Nella sala più interna Ernesto lavora ai suoi quadri. Qui
può giocare con la luce, artificiale, provando la sua pittura con densità
diverse di illuminazione, via via sempre meno intense, fino a un quasi buio che
gli permette di esaltare le varie intensità di rifrazione del colore. I colori sono
particolarissimi, estremamente studiati e ricercati.
Questo studio visit per molti versi è una vera scoperta. Il
lavoro di Ernesto, così esteticamente rilevante prende una profondità
concettuale amplissima, che io intuivo, lo ammetto, solo in parte, e che merita
di essere messa in evidenza.
Ernesto è una persona amichevole, aperto e, dote abbastanza
rara in un artista, non egocentrico. In questo senso è un po’ come le sue
opere: hanno un’apparenza che conquista perché sembra facile da avvicinare, ma
in realtà c’è una profondità concettuale e di ricerca assolutamente non banale.
Un lavoro denso, che riflette e si anima sotto gli occhi, a patto di prestare
alle opere l’attenzione che meritano. Si crea uno spazio meditativo, intenso.

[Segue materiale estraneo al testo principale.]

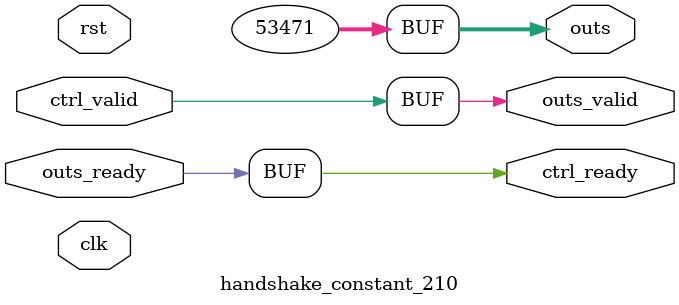
<source format=v>
`timescale 1ns / 1ps
module handshake_constant_210 #(
  parameter DATA_WIDTH = 32  // Default set to 32 bits
) (
  input                       clk,
  input                       rst,
  // Input Channel
  input                       ctrl_valid,
  output                      ctrl_ready,
  // Output Channel
  output [DATA_WIDTH - 1 : 0] outs,
  output                      outs_valid,
  input                       outs_ready
);
  assign outs       = 17'b01101000011011111;
  assign outs_valid = ctrl_valid;
  assign ctrl_ready = outs_ready;

endmodule

</source>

Lo scrittore Stefano Massini una volta ha detto che raccontare significa non
dire tutto. I quadri di Ernesto sono così: raccontano tacendo, creano uno
spazio prezioso per il silenzio. È qualcosa che profuma di meditazione, che
invita a una fruizione lenta e non sbrigativa, che invita ad andare in
profondità.
Un po’ come il cielo di questo giorno nuvoloso di maggio. Là,
dietro le nuvole, si nasconde e insieme si affaccia la primavera, presente e
viva come non mai.
Bio
Ernesto Morales nasce nel 1974 a Montevideo, in Uruguay, e
inizia il suo percorso artistico a Buenos Aires dove ha vissuto fino al 2006,
per poi trasferirsi in Europa. Dopo un primo periodo a Parigi, stabilisce il
suo studio in Italia, inizialmente a Roma e dal 2011 a Torino.
La sua ricerca artistica lo ha condotto negli ultimi venti
anni a realizzare mostre in musei e gallerie internazionali tra Europa, America
e Sud-Est asiatico. Tra il 2009 e il 2025 ha rappresentato istituzionalmente
Italia, Argentina e Uruguay con una serie di importanti esposizioni personali.
Nel 2019 è stata inaugurata la sua retrospettiva “Mindscapes” a New York
presso il Consolato Generale della Repubblica Argentina. Nel 2023 ha realizzato
la mostra “Come fosse luce” in dialogo con l’opera di Lucio Fontana presso
la Fondazione La Crescentina in Italia. Nel 2025, dopo la sua mostra “The
beginning and the light” presso il Rothko Museum in Lettonia, realizza nel
Duomo di Prato l’esposizione “Tra le ombre dorate del silenzio”, in dialogo con
le opere di artisti rinascimentali come Sandro Botticelli e Filippo Lippi.